History

United States
- Name: USS Howarda
- Namesake: Previous name retained
- Builder: Essington Company, Pennsylvania
- Completed: 1913
- Acquired: 11 June 1917
- Commissioned: 19 June 1917
- Stricken: 31 March 1919
- Fate: Transferred to United States Coast Guard 3 May 1919 or 1 July 1919
- Notes: Operated as private yacht Howarda 1913–1917; Served in U.S. Coast Guard as USCGC Vidette 1919–1922;

General characteristics
- Type: Patrol vessel
- Displacement: 38 tons
- Length: 75 ft (23 m)
- Beam: 16 ft (4.9 m)
- Draft: 3 ft 4 in (1.02 m)
- Propulsion: Gasoline engine
- Speed: 9 knots
- Armament: 1 × 3-pounder gun

= USS Howarda =

Patrol vessel of the United States Navy

USS Howarda (SP-144) was an armed yacht that served in the United States Navy as a patrol vessel from 1917 to 1919.

Howarda was built as a wooden-hulled civilian yacht in 1913 by the Essington Company in Essington, Pennsylvania. The U.S. Navy acquired Howarda from her owner, H. S. Kerner of Boca Grande, Florida, on 11 June 1917 for use as a patrol boat during World War I. She was commissioned on 19 June 1917 as USS Howarda (SP-144).

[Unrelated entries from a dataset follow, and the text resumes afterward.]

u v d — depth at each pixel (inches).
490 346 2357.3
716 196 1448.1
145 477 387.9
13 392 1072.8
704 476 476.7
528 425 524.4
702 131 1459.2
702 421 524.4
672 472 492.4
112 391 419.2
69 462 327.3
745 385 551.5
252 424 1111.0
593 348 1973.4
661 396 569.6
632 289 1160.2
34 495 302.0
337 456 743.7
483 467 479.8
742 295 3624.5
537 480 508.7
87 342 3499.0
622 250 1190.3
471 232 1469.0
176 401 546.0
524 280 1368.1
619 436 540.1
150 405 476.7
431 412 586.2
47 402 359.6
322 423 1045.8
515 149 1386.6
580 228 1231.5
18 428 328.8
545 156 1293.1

Assigned to the 7th Naval District, Howarda was based at Egmont Key, Florida, and patrolled waters in the Gulf of Mexico and Tampa Bay, serving as guard boat and section patrol craft.

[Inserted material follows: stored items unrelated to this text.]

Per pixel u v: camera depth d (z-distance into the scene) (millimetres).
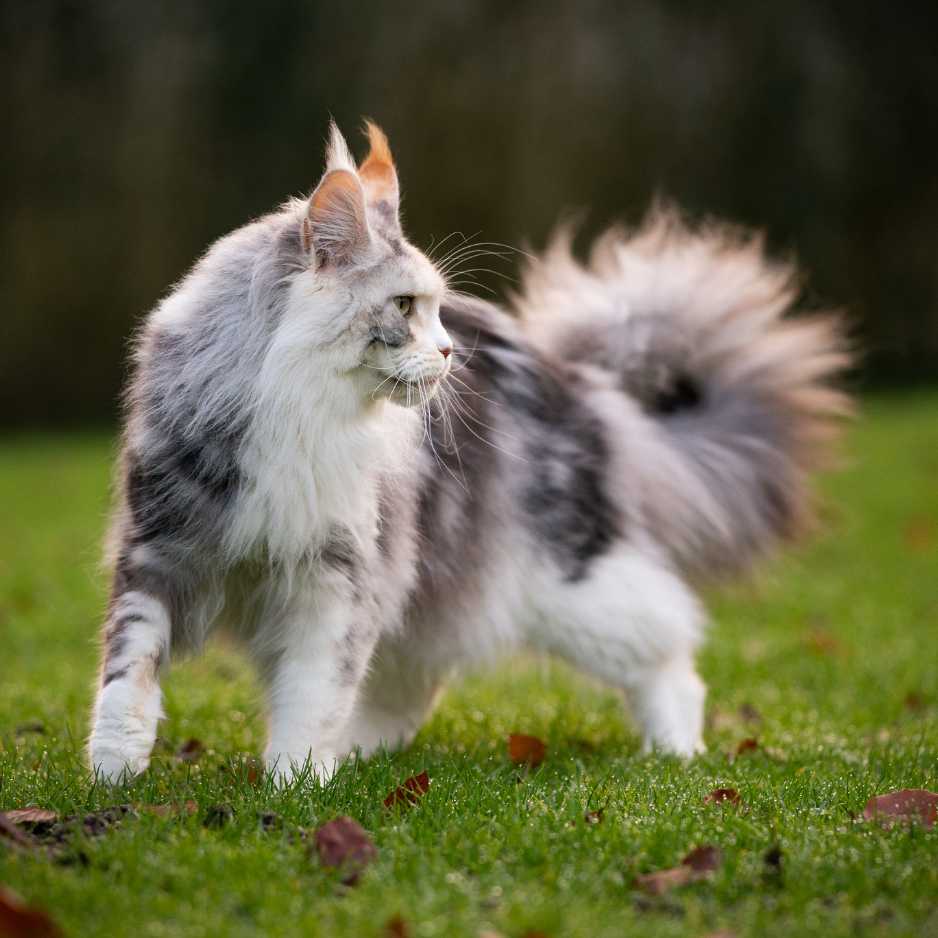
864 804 7934
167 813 7082
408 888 6180
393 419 8703
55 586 17719
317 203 7922
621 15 37125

Howarda was stricken from the Navy Directory and offered for sale on 31 March 1919, but later was withdrawn from sale. Instead, she was transferred to the United States Department of the Treasury for use by the United States Coast Guard on 3 May 1919 or 1 July 1919. She served in the Coast Guard from 1919 to 1922 as cutter USCGC Vidette.